Студентов своих Георгий был не намного старше; вначале над ним посмеивались и называли, чуть ли не в лицо, просто Жориком. В особенности, тяжело ему было поначалу входить к горнякам, крепким, высоким парням, косая сажень в плечах – все как на подбор… И как с ними совладать? Чтоб не нарваться на игнор, и не обострить отношения? Способов у новичка, в общем-то, всего два: первый – устроить студентам жесткий прессинг, тогда и зауважают, как миленькие… Но, не таков был наш Жорик: ненавидел крысятничать, ругаться, закладывать и доносить. Дисциплина – дисциплиной, но главное – человеческие отношения.
Он брал их умом. Читал такие лекции, что к нему начинали относиться по-особенному, и даже делиться с ним проблемами. Приветствовать, заметив на улице издали. Ребята оказались способными, и в прошлом году сдали ему зачет великолепно… Тяжело было в учении – а потом пошло, как по маслу. А теперь, и вовсе рады были его видеть, и с удовольствием всё конспектировали.
Впрочем, сейчас высунулся из них кто-то из аудитории, и тут же юркнул обратно:
– Жорик идет! – послышался вопль.
Ну, не без этого. Ничего, займемся сейчас эпохой Возрождения…
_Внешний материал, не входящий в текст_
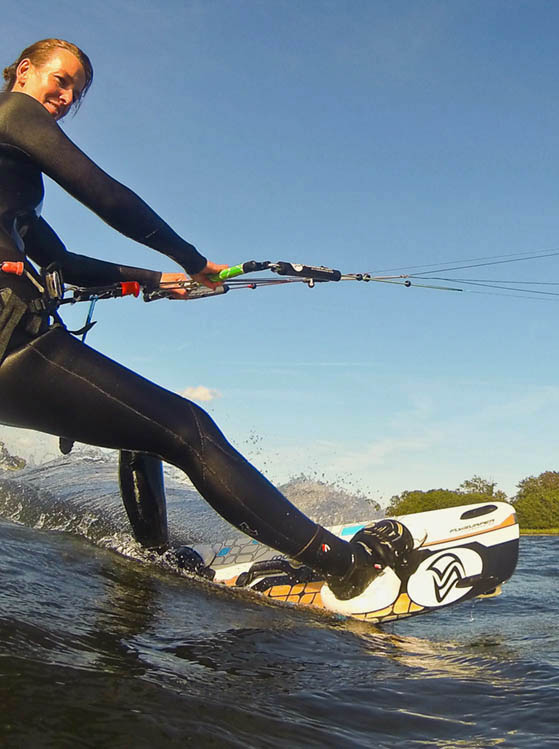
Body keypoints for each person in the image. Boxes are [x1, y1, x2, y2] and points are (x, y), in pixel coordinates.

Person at [0, 38, 411, 598]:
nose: (67, 96)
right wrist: (194, 261)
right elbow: (108, 196)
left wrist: (158, 280)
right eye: (61, 79)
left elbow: (63, 263)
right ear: (25, 71)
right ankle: (347, 567)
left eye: (77, 91)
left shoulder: (13, 179)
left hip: (13, 343)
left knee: (139, 431)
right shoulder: (13, 113)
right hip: (11, 340)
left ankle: (155, 559)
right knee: (189, 430)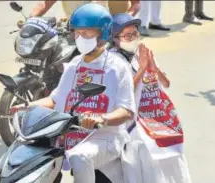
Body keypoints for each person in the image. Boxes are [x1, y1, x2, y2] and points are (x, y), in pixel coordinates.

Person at [28, 3, 136, 183]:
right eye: (78, 33)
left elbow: (127, 110)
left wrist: (103, 119)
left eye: (87, 33)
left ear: (103, 34)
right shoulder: (74, 65)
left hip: (106, 138)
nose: (81, 37)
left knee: (80, 157)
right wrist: (26, 107)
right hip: (70, 137)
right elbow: (55, 100)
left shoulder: (117, 67)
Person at [110, 13, 191, 183]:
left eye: (135, 34)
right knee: (147, 148)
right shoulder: (113, 60)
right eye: (127, 35)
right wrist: (142, 69)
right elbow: (122, 94)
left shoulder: (143, 53)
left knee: (173, 147)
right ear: (115, 40)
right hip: (133, 120)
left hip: (155, 114)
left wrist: (154, 69)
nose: (133, 38)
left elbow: (166, 83)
Сегодня у него было целых пять пар лекций. Так в деканате нарисовали. Пят пар – это десять академических часов. «Вам бы такое расписаньице!» – мысленно, по сложившейся традиции, пожелал он своим, всегда менее обремененным преподавательской нагрузкой, коллегам, увидев сиё предписание первого сентября, на стенде. Его, как молодого да раннего, умудрились озадачить по полной.